American baseball player (born 1976)

Jason Jon Jiménez (born January 10, 1976, in Modesto, California) is an American former professional baseball pitcher. He played in Major League Baseball (MLB) for the Tampa Bay Devil Rays and Detroit Tigers during the 2002 season and enjoyed an eight-year career in the minor leagues. Jiménez won championships in both Triple-A baseball and the Puerto Rican Professional Baseball Winter League. Following his baseball career, he became a police officer in Elk Grove, California, and a long-time high school pitching coach.

==Early life and amateur career==

Jiménez, who is of Mexican descent, attended Elk Grove High School in Elk Grove, California, and played college baseball at San Jose State University. He was selected by the Tampa Bay Devil Rays in the 28th round of the 1997 MLB draft. Baseball-Reference.com

==Professional career==

===Minor League Baseball===

From 1997 to 2004, Jiménez pitched in the minor leagues, compiling a 27–22 win–loss record, 28 saves, and a 3.33 ERA in 323 appearances across multiple levels and teams, including the Hudson Valley Renegades, St. Petersburg Devil Rays, Orlando Rays, Durham Bulls, Toledo Mud Hens, Reading Phillies, and Scranton/Wilkes-Barre Red Barons.

===Major League Baseball===

Jiménez made his MLB debut on June 3, 2002, with the Tampa Bay Devil Rays, later joining the Detroit Tigers the same season. He appeared in six games, posting a 7.36 ERA, 5 strikeouts, and a WHIP of 1.91 over 7.1 innings. He accrued approximately 123 days of official MLB service time during the 2002 season.

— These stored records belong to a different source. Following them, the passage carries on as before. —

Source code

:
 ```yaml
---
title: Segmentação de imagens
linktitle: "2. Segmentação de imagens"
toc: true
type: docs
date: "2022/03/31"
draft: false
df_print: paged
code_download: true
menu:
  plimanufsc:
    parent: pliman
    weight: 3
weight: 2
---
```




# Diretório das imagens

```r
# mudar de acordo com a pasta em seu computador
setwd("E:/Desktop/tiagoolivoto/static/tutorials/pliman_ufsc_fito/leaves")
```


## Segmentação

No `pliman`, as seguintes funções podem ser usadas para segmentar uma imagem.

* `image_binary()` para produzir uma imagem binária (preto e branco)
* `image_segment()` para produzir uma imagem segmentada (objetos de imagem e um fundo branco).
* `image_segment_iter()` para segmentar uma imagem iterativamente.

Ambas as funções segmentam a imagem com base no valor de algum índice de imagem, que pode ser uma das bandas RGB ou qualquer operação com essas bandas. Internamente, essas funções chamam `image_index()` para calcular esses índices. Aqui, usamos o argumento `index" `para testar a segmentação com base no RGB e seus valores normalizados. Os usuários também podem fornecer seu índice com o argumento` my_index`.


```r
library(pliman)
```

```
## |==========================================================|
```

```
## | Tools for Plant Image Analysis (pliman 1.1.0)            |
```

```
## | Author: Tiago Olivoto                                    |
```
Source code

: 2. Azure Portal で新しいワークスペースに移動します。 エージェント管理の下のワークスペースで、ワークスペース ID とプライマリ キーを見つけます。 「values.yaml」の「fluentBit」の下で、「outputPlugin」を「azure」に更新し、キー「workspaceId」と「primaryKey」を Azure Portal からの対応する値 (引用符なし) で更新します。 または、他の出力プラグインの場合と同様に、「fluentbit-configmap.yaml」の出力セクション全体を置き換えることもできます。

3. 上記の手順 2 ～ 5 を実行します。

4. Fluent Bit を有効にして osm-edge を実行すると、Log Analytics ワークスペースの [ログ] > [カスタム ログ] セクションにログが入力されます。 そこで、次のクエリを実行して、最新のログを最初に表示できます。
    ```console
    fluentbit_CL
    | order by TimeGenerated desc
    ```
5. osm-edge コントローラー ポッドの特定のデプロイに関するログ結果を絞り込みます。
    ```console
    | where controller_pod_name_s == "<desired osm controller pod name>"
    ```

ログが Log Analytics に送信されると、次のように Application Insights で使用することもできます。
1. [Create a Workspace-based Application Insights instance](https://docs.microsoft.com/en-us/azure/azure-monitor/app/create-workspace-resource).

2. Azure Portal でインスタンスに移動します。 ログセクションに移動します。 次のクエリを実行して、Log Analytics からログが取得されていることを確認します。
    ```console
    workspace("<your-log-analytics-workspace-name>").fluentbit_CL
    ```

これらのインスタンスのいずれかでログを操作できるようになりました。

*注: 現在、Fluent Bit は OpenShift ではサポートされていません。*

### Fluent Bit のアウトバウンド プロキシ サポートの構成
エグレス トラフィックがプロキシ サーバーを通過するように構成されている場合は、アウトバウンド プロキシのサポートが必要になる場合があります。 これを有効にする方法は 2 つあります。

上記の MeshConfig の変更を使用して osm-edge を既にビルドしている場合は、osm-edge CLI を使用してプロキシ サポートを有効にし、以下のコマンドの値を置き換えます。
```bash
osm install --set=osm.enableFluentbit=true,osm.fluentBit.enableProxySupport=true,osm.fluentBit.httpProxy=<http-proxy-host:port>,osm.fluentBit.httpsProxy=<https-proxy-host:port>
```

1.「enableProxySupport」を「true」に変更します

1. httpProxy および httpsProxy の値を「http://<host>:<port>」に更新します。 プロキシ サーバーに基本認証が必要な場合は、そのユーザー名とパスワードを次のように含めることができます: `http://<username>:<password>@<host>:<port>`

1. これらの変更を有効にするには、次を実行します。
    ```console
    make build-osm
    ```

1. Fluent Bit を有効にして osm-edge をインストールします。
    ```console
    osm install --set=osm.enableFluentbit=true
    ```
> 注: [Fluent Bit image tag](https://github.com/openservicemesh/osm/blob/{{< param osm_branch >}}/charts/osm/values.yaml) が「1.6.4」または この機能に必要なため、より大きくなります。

===Championships and winter ball===

In the 1998–99 winter season, Jiménez pitched for the Caguas Criollos of the Puerto Rican Professional Baseball League, helping the team to win the league championship and advance to the Caribbean Series in Culiacán, Mexico.

Later, in 2001, while with the Triple-A Durham Bulls, he was part of the team that captured the International League Championship (Governors' Cup).

==Post-playing career==

After undergoing Tommy John surgery and retiring from professional baseball, Jiménez joined the Elk Grove Police Department, where he has served for over 17 years. He also became the pitching coach at Elk Grove High School, mentoring numerous players for more than a decade.

==Career statistics==

===MLB===

| Year | Team | GP | IP | ERA | SO | BB | WHIP |
|---|---|---|---|---|---|---|---|
| 2002 | TB / DET | 6 | 7.1 | 7.36 | 5 | 2 | 1.91 |

===Minor leagues (1997–2004)===

- 323 games, 27–22 record, 28 saves, 3.33 ERA.